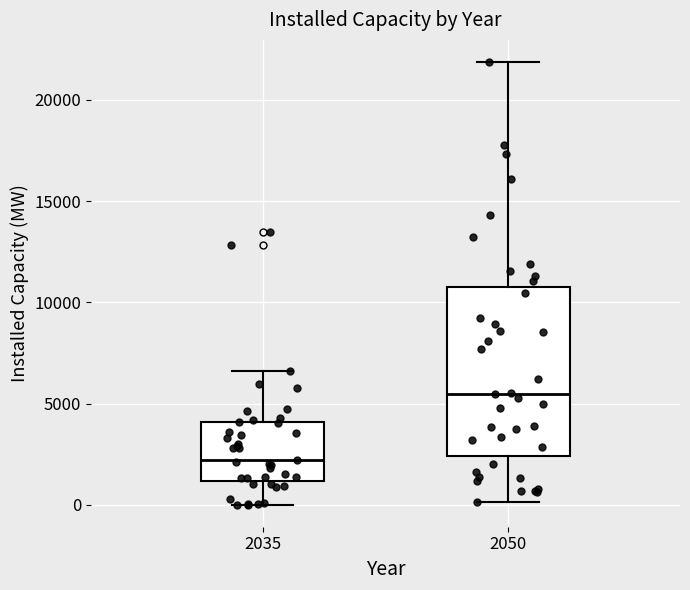

Reading left to right, transcribe this box plot: for each box, give where its median line is, the range the box spans, and where its two whiskers end, as read against the y-axis. The values are not printed on the chart, so give them approximately, as read against the axis.

2035: median 2000, box 1000 to 4000, whiskers 0 to 6500
2050: median 5500, box 2500 to 10500, whiskers 0 to 22000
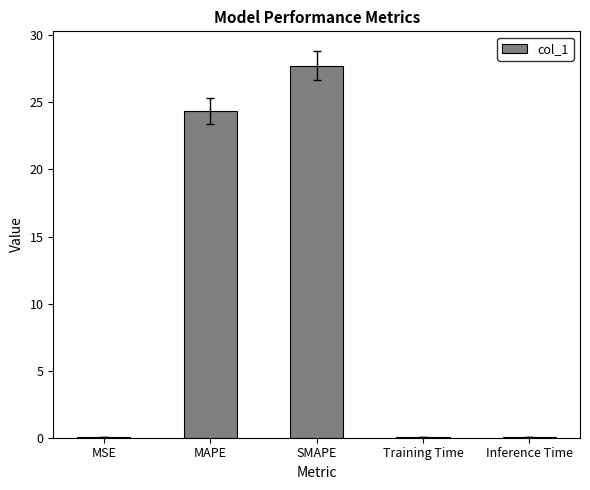

The chart shows a value of 12.7 at MAPE. True or false?

False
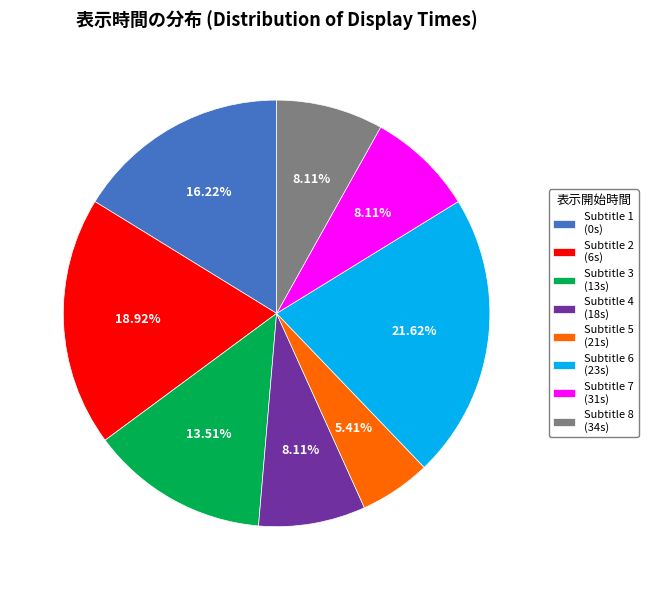

Combined, do Subtitle 7 (31s) and Subtitle 2 (6s) account for over 50%?

No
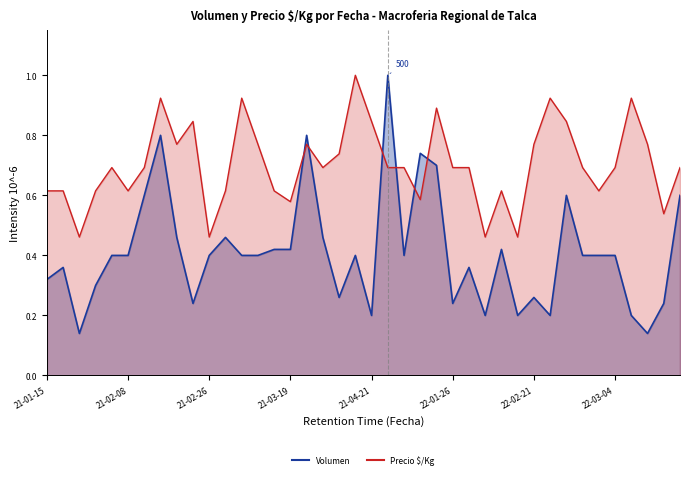

At which category does Precio $/Kg reach its first local valley?

2021-01-26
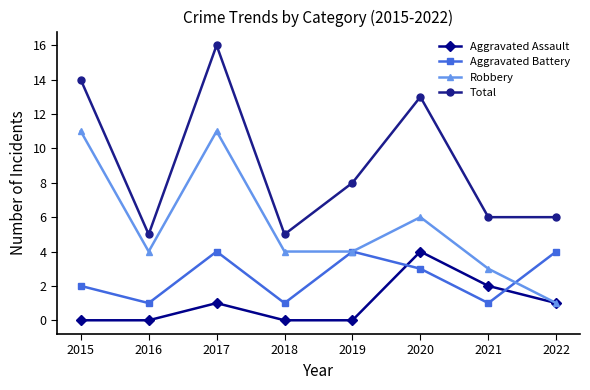

Which series has the widest spread of values?

Total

┄┄┄┄┄┄┄┄┄┄

# Task instructions
Copy out the listing above word for word, from the first line to the last, leaving out the pictures.

# Written answer
Reading left to right, transcribe this box plot: for each box, give where its median line is, the range the box spans, and where its two whiskers end, as read against the y-axis. The values are not printed on the chart, so give them approximately, as read against the axis.

2035: median 2000, box 1000 to 4000, whiskers 0 to 6500
2050: median 5500, box 2500 to 10500, whiskers 0 to 22000

The chart shows a value of 12.7 at MAPE. True or false?

False

Combined, do Subtitle 7 (31s) and Subtitle 2 (6s) account for over 50%?

No

At which category does Precio $/Kg reach its first local valley?

2021-01-26

Which series has the widest spread of values?

Total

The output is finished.